Exercise brief - Write out every entry exactly as it appears.

Source data -
Start of Block

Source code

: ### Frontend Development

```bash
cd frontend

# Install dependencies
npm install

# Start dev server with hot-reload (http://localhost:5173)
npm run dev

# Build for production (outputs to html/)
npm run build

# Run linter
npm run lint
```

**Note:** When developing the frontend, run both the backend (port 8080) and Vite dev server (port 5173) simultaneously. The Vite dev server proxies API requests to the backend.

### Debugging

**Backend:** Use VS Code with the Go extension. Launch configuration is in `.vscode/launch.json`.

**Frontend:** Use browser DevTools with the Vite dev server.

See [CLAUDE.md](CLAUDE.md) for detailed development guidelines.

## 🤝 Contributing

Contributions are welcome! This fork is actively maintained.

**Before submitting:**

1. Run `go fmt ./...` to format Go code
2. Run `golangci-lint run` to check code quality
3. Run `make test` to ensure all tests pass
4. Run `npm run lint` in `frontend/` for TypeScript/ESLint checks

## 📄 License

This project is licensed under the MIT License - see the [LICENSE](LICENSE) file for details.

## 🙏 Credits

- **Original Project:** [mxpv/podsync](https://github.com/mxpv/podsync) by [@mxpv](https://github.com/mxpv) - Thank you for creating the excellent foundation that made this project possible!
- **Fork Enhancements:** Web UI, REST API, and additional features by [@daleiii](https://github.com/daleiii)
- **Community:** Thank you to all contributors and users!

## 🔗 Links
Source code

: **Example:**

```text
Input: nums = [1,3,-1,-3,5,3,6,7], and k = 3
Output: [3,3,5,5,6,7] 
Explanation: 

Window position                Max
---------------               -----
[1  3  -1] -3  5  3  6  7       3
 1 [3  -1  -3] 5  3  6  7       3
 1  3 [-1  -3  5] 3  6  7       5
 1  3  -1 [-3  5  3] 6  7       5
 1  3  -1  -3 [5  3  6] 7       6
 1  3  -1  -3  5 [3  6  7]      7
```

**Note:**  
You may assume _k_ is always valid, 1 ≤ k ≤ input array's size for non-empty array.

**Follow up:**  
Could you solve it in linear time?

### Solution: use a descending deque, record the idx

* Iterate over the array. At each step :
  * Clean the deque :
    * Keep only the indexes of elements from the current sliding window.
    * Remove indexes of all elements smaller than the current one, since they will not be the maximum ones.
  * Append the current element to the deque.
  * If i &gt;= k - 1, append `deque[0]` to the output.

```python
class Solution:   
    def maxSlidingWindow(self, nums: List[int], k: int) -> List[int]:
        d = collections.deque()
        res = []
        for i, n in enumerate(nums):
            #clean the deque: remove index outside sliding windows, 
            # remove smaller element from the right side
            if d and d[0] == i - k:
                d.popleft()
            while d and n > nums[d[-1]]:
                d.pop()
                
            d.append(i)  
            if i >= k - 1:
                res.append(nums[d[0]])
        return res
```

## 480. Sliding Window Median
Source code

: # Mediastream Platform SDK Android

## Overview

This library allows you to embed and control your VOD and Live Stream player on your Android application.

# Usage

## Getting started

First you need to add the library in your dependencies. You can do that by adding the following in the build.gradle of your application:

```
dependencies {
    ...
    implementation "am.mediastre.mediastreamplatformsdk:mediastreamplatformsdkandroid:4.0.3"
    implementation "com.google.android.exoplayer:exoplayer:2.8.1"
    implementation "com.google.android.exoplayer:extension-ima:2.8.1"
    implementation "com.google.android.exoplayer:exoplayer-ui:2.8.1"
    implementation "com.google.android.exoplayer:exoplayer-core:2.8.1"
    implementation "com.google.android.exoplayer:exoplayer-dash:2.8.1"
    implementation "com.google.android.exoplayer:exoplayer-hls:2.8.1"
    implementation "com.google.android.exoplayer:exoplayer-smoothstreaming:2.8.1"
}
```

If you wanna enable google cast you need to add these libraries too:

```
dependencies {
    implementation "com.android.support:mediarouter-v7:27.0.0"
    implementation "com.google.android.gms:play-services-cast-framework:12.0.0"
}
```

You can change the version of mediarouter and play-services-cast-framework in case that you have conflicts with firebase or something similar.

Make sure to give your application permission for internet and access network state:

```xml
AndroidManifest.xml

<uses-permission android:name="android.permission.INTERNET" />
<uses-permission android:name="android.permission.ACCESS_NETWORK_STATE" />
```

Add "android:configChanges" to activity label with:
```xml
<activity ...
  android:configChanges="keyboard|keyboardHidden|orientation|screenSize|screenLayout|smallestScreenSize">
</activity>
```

End of Block

Result -
Source code

: ### Frontend Development

```bash
cd frontend

# Install dependencies
npm install

# Start dev server with hot-reload (http://localhost:5173)
npm run dev

# Build for production (outputs to html/)
npm run build

# Run linter
npm run lint
```

**Note:** When developing the frontend, run both the backend (port 8080) and Vite dev server (port 5173) simultaneously. The Vite dev server proxies API requests to the backend.

### Debugging

**Backend:** Use VS Code with the Go extension. Launch configuration is in `.vscode/launch.json`.

**Frontend:** Use browser DevTools with the Vite dev server.

See [CLAUDE.md](CLAUDE.md) for detailed development guidelines.

## 🤝 Contributing

Contributions are welcome! This fork is actively maintained.

**Before submitting:**

1. Run `go fmt ./...` to format Go code
2. Run `golangci-lint run` to check code quality
3. Run `make test` to ensure all tests pass
4. Run `npm run lint` in `frontend/` for TypeScript/ESLint checks

## 📄 License

This project is licensed under the MIT License - see the [LICENSE](LICENSE) file for details.

## 🙏 Credits

- **Original Project:** [mxpv/podsync](https://github.com/mxpv/podsync) by [@mxpv](https://github.com/mxpv) - Thank you for creating the excellent foundation that made this project possible!
- **Fork Enhancements:** Web UI, REST API, and additional features by [@daleiii](https://github.com/daleiii)
- **Community:** Thank you to all contributors and users!

## 🔗 Links
Source code

: **Example:**

```text
Input: nums = [1,3,-1,-3,5,3,6,7], and k = 3
Output: [3,3,5,5,6,7] 
Explanation: 

Window position                Max
---------------               -----
[1  3  -1] -3  5  3  6  7       3
 1 [3  -1  -3] 5  3  6  7       3
 1  3 [-1  -3  5] 3  6  7       5
 1  3  -1 [-3  5  3] 6  7       5
 1  3  -1  -3 [5  3  6] 7       6
 1  3  -1  -3  5 [3  6  7]      7
```

**Note:**  
You may assume _k_ is always valid, 1 ≤ k ≤ input array's size for non-empty array.

**Follow up:**  
Could you solve it in linear time?

### Solution: use a descending deque, record the idx

* Iterate over the array. At each step :
  * Clean the deque :
    * Keep only the indexes of elements from the current sliding window.
    * Remove indexes of all elements smaller than the current one, since they will not be the maximum ones.
  * Append the current element to the deque.
  * If i &gt;= k - 1, append `deque[0]` to the output.

```python
class Solution:   
    def maxSlidingWindow(self, nums: List[int], k: int) -> List[int]:
        d = collections.deque()
        res = []
        for i, n in enumerate(nums):
            #clean the deque: remove index outside sliding windows, 
            # remove smaller element from the right side
            if d and d[0] == i - k:
                d.popleft()
            while d and n > nums[d[-1]]:
                d.pop()
                
            d.append(i)  
            if i >= k - 1:
                res.append(nums[d[0]])
        return res
```

## 480. Sliding Window Median
Source code

: # Mediastream Platform SDK Android

## Overview

This library allows you to embed and control your VOD and Live Stream player on your Android application.

# Usage

## Getting started

First you need to add the library in your dependencies. You can do that by adding the following in the build.gradle of your application:

```
dependencies {
    ...
    implementation "am.mediastre.mediastreamplatformsdk:mediastreamplatformsdkandroid:4.0.3"
    implementation "com.google.android.exoplayer:exoplayer:2.8.1"
    implementation "com.google.android.exoplayer:extension-ima:2.8.1"
    implementation "com.google.android.exoplayer:exoplayer-ui:2.8.1"
    implementation "com.google.android.exoplayer:exoplayer-core:2.8.1"
    implementation "com.google.android.exoplayer:exoplayer-dash:2.8.1"
    implementation "com.google.android.exoplayer:exoplayer-hls:2.8.1"
    implementation "com.google.android.exoplayer:exoplayer-smoothstreaming:2.8.1"
}
```

If you wanna enable google cast you need to add these libraries too:

```
dependencies {
    implementation "com.android.support:mediarouter-v7:27.0.0"
    implementation "com.google.android.gms:play-services-cast-framework:12.0.0"
}
```

You can change the version of mediarouter and play-services-cast-framework in case that you have conflicts with firebase or something similar.

Make sure to give your application permission for internet and access network state:

```xml
AndroidManifest.xml

<uses-permission android:name="android.permission.INTERNET" />
<uses-permission android:name="android.permission.ACCESS_NETWORK_STATE" />
```

Add "android:configChanges" to activity label with:
```xml
<activity ...
  android:configChanges="keyboard|keyboardHidden|orientation|screenSize|screenLayout|smallestScreenSize">
</activity>
```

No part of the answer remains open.